* Instruction
State how many lines in the rows contain the string "developers", and give only that number.

·····

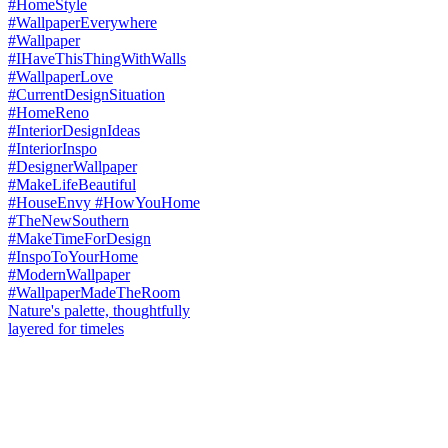
Nature's palette, thoughtfully
layered for timeles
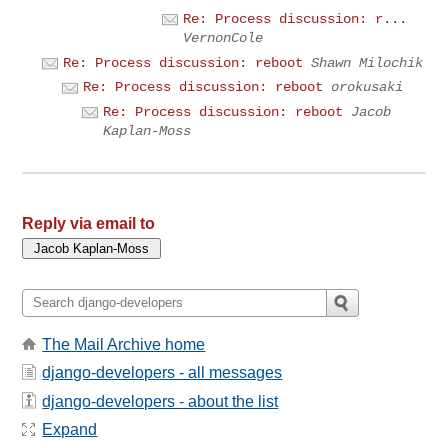
Re: Process discussion: r...
VernonCole
Re: Process discussion: reboot
Shawn Milochik
Re: Process discussion: reboot
orokusaki
Re: Process discussion: reboot
Jacob
Kaplan-Moss
Reply via email to
The Mail Archive home
django-developers - all messages
django-developers - about the list
Expand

·····

* Expected output
2